■子を守る父親、バランの最期
最後に紹介するシーンは第56話「受け継がれる心」よりバランの最期のシーン。ハドラーのシーンから一続きで、バランとダイの奮闘むなしく「黒の結晶」はバーンやミストバーンのせいで爆発する。
大陸を吹き飛ばすほどの威力だったが、ダイは生存。そもそもダイはハドラーとの戦いのとき、子を想うバランにラリホーマをかけられ眠らされている。そして「黒の結晶」が爆発する瞬間、バランは生命エネルギーともいえる「竜闘気(ドラゴニックオーラ)」を全解放してダイを守ったのだった。
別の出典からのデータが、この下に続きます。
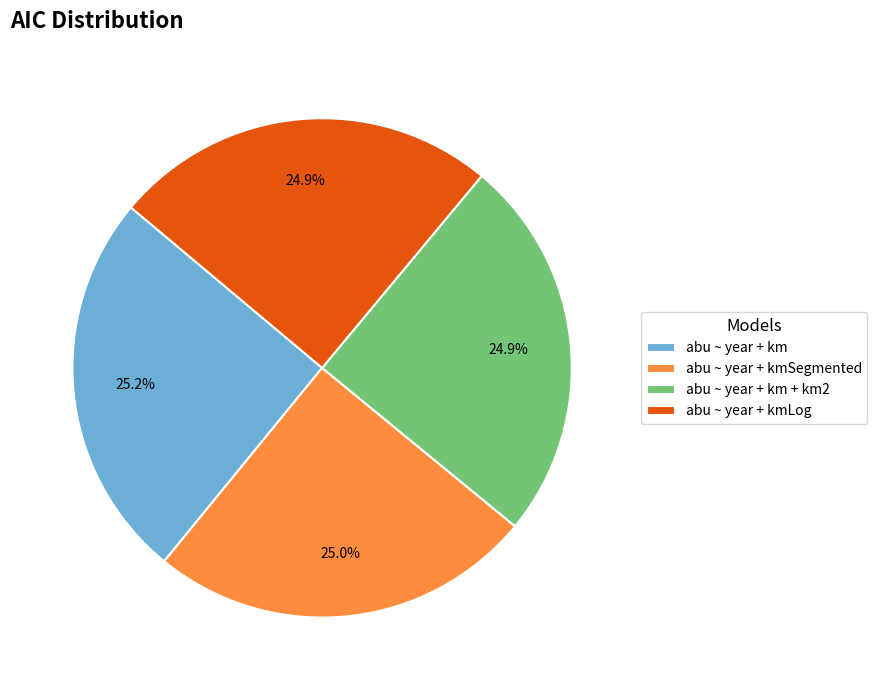

Approximately how many times larger is the value at abu ~ year + kmLog compared to abu ~ year + kmSegmented?

1.0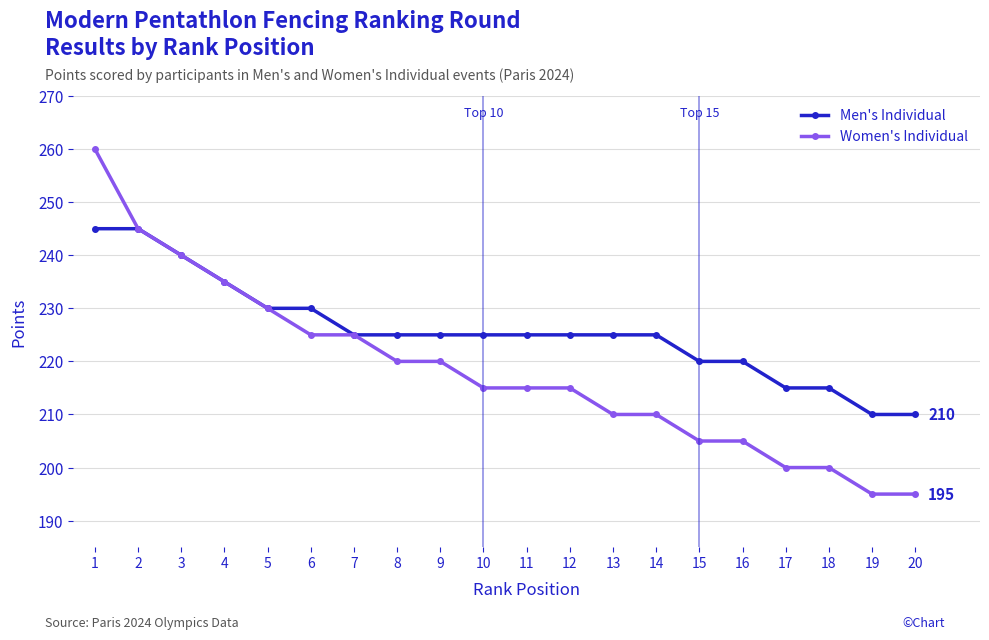

What is the greatest value displayed?

260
当然「竜闘気」をすべて失ったバランは、そのまま帰らぬ人となる。死の直前、ダイと話すシーンがあり、不器用な親子の会話がなんとも涙を誘う。恥ずかしさとこれまでの行動でバランを「父さん」と呼べないダイと、愛情をうまく伝えられずいい父親ができないバラン。悲しくも、そのわだかまりはバランが死ぬことで解消された。
バランの最期に、大声で「父さん」と叫ぶダイの姿はあまりにもつらく悲しい。しかし、バランの想いがダイの中へ流れ込む描写があり、親子として分かりあえたのだ。一度は死闘を繰り広げた親子が分かりあった様子は、作品屈指の名場面と言って差し支えないだろう。
他にも前述のアバンのメガンテや、ヒュンケルの父であるバルトスの死亡シーンなど悲しい展開の多い『ダイの大冒険』。また今回はまだアニメ化されていないシーンからは選ばなかったが、『ダイの大冒険』の神回は最終決戦にギュッと凝縮されていると言っても過言ではない。
悲しいやら嬉しいやらアニメは最終局面まであと少しとなった。それらの感動的な名場面がどのように描かれるのか、残りわずかな時間を楽しみたい。